AGI, Inc.: REAL Bench: benchmark design, reproducibility, and scores

What is REAL Bench?

REAL Bench (REAL) is a public, high‑fidelity benchmark and testbed that provides a mini‑Internet of replicated popular websites for standardized evaluation of web AI agents, together with a public leaderboard.

What scope and scale does REAL Bench include?

REAL Bench includes sandbox replicas of popular site types across 11 replica sites and defines 112 standardized tasks for agent evaluation.

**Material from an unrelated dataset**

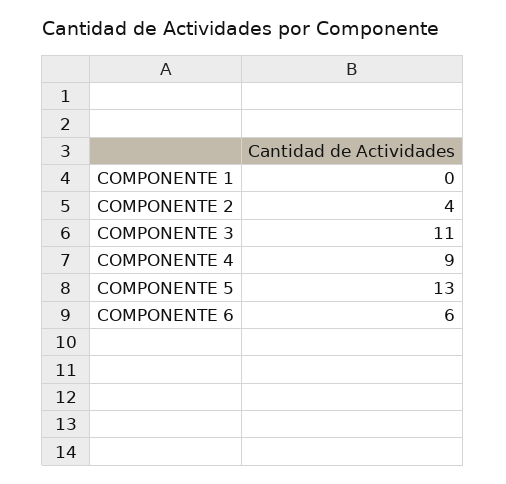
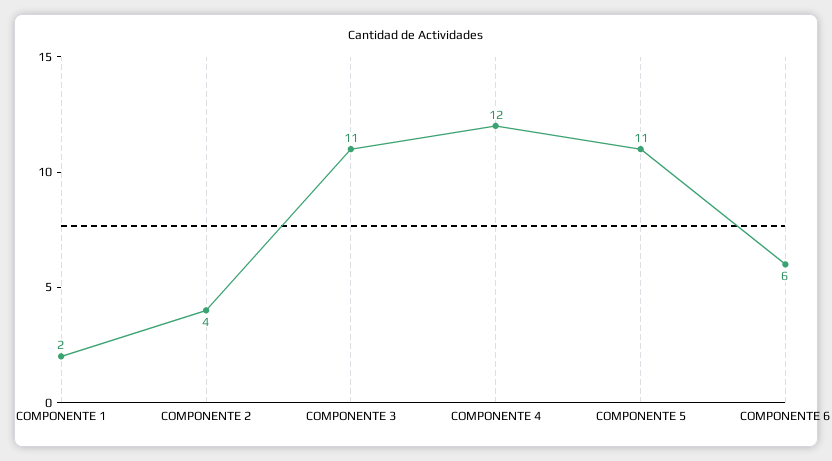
COMPONENTE 1: 0 -> 2
COMPONENTE 4: 9 -> 12
COMPONENTE 5: 13 -> 11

What metric and evaluation outputs does REAL Bench provide?

REAL Bench reports a REAL Score metric (task success rate), provides comprehensive metrics including retrieval/action outcome reward functions and state‑diff checking, and publishes a public leaderboard for submitted agent results.

How can researchers reproduce REAL Bench evaluations?

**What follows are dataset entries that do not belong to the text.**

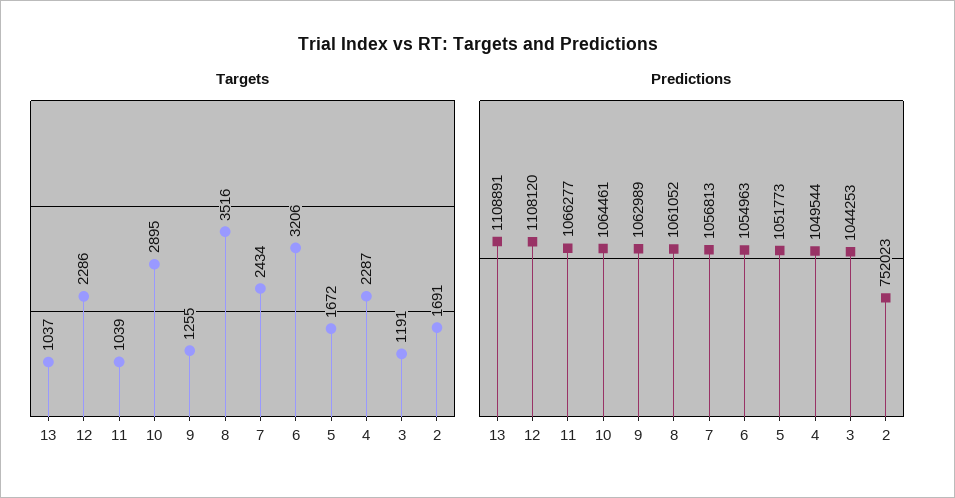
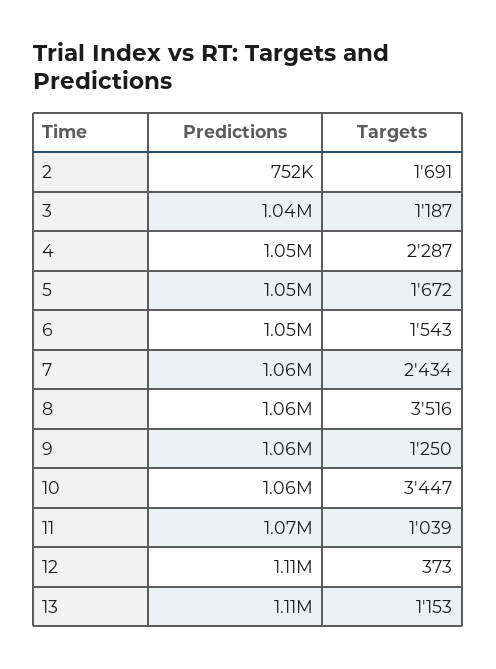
Targets, 13: 1037 -> 1153
Targets, 12: 2286 -> 373
Targets, 10: 2895 -> 3447
Targets, 9: 1255 -> 1250
Targets, 6: 3206 -> 1543
Targets, 3: 1191 -> 1187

Researchers can reproduce REAL Bench evaluations using the evaluation harness available via the AGI SDK and by submitting results to the realevals.xyz leaderboard.

What published REAL Bench model scores are mentioned?

The REAL Bench blog reports example REAL Scores including Claude‑3.7 Sonnet at 41.1%, Gemini‑2.5‑Pro at 38.4%, and AGI’s internal Agent‑0 at approximately 45%.

What AGI‑0 product benchmark results are presented as a case study?

AGI, Inc. presents AGI‑0 benchmark results showing browser control at 99.8% (tested on 1,000 shopping tasks via the REAL evals clone), mobile control at 97.4%, and multi‑OS/computer control scores around 76.2%.

Does AGI, Inc. publish an open benchmarking leaderboard online?

Yes, REAL Bench has a public leaderboard hosted at realevals.xyz where submitted agent results and scores are published.

What public materials accompany REAL Bench for reproducibility?

REAL Bench provides an evaluation harness through the AGI SDK, a public leaderboard at realevals.xyz, and links to a paper and reproducible artifacts referenced from the blog.

Does AGI, Inc. publish benchmark task counts or site replicas for REAL Bench?

Yes; REAL Bench is described as including 11 replica sites and 112 standardized tasks in its benchmark suite.

What audiences is the REAL Bench intended for?

REAL Bench is intended for AI researchers, developer teams, benchmarkers, and organizations evaluating agent performance on real‑web tasks.